More edge cases in the book…

15. Be Cautious when Relying on Dict Insertion Ordering#

In Python3.5 and prior - iterating over dictionary would return keys in random order. The order of iteration would not match the order of insertion.

Functions keys, values, items and popitem would also show this behaviour - prior to python 3.6.

There are many repercussions to this change.

**kwargs would come in any order.

Classes also use the dict type for their instance dictionaries __dict__

collections used to be the goto for OrderedDict class that preserved insertion ordering - it may still be preferable over python’s dict due to the speed.

Python makes it easy to define custom container types for standard protocols list, dict and others.

Python is not statically typed - so most code relies on duck typing - where an object’s behaviour is its defacto type - instead of rigid class hierachies.

When you don’t get the dict object but a similar duck typed object you have 3 options:

Change your program to expect different objects
Check the expected type and raise an Exception if it is different
Use a type annotation to ensure it is a dict instance and not a MutableMapping with mypy

Then check it with static analysis: python3 -m mypy --strict example.py

16. Prefer `get` over `in` and `KeyError` to handle Missing Dict Keys#

counters = {
    'pumpernickel': 2,
    'sourdough': 1,
}

count = counters.get(key, 0)
counters[key] = count + 1

There is a Counter class with a built-in colletions module

If you wanted to know who voted for each type:

votes = {
    'baguette': ['Bob', 'Alice'],
    'ciabatta': ['Coco', 'Deb'],
}
key = 'brioche'
who = 'Elmer'

if key in votes:
    names = votes[key]
else:
    votes[key] = names = []

names.append(who)
print(votes)

You could also use:

names = votes.get(key)
if names is None:
    votes[key] = names = []

or with an assignment expression:

if (names := votes.get(key)) is None:
    votes[key] = names = []

names.append(who)

Not the most readable

setdefault fetches the value of a key - if it isn’t repsent it assigns the default value provided.

names = votes.setdefault(key, [])
names.append(who)

setdefault is not self explanatory - it should be get_or_set so new developers would understand faster and without having to look at the docs.

Important that a new default value is set directly for each key and not copied.
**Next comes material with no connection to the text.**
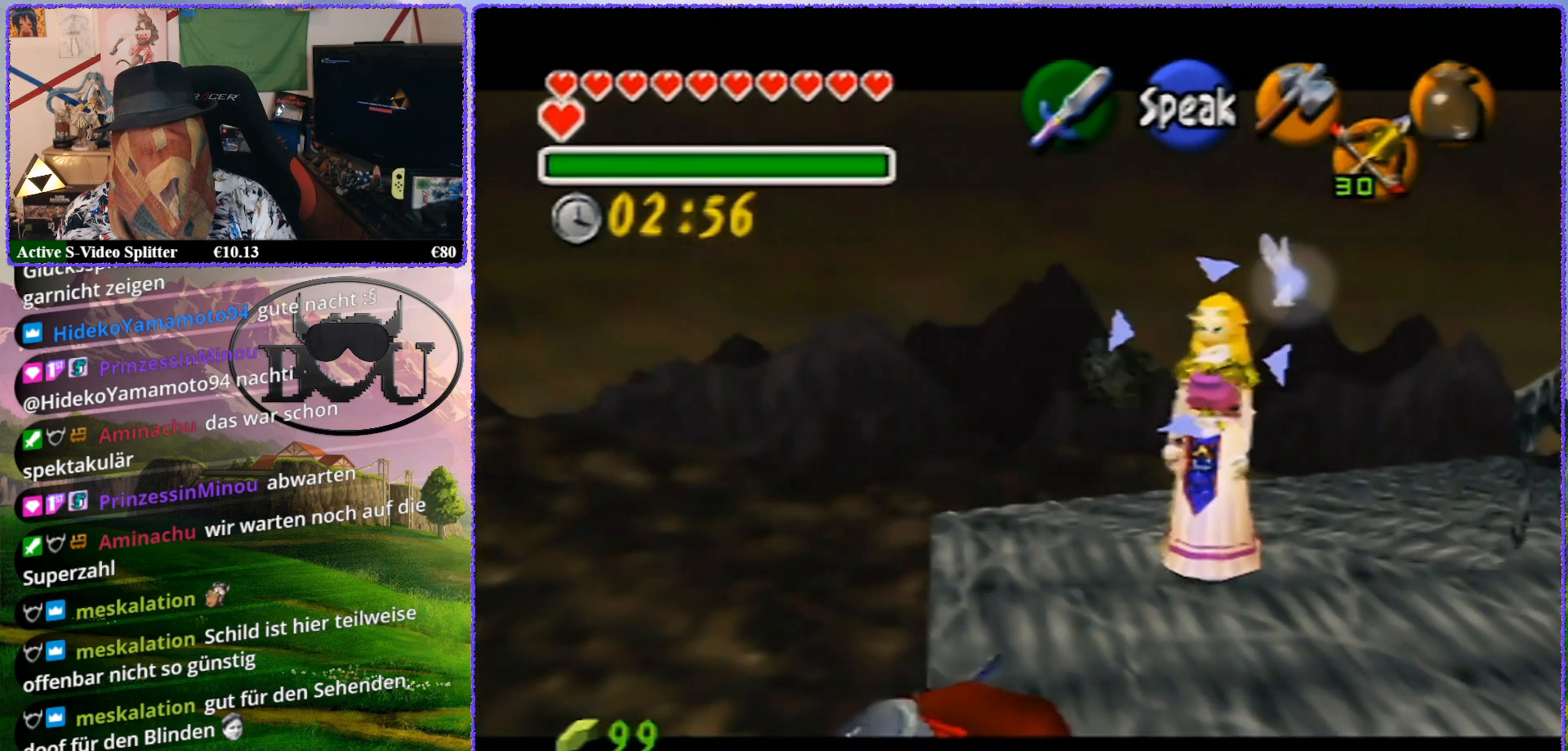
{"buttons": ["R1", "Z"], "left_stick": "center", "events": [[183, "left_stick", "center"]]}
If the value assigned is modified after being set as the default it will change the key value.

There are only a few circumstances in which using setdefault is the shortest way to handle missing dictionary keys, such as when the default values are cheap to construct, mutable, and there’s no potential for raising exceptions (e.g., list instances).

17. Prefer `defaultdict` Over `setdefault` to Handle Missing Items in Internal State#

For the instance where you are creating a mechanism for storing countries and cities:

class Visits:
    def __init__(self):
        self.data = {}

    def add(self, country, city):
        city_set = self.data.setdefault(country, set())
        city_set.add(city)

hiding setdefault from the caller - a nicer interface for the caller

visits = Visits()
visits.add('Russia', 'Yekaterinburg')
visits.add('Tanzania', 'Zanzibar')
print(visits.data)

>>>
{'Russia': {'Yekaterinburg'}, 'Tanzania': {'Zanzibar'}}

Using defaultdict:

from collections import defaultdict

class Visits:
    def __init__(self):
        self.data = defaultdict(set)

    def add(self, country, city):
        self.data[country].add(city)

visits = Visits()
visits.add('England', 'Bath')
visits.add('England', 'London')
print(visits.data)

>>> defaultdict(<class 'set'>, {'England': {'London', 'Bath'}})

18. Know how to construct key dependent values with `missing`#

For example, say that I’m writing a program to manage social network profile pictures on the filesystem. I need a dictionary to map profile picture pathnames to open file handles so I can read and write those images as needed.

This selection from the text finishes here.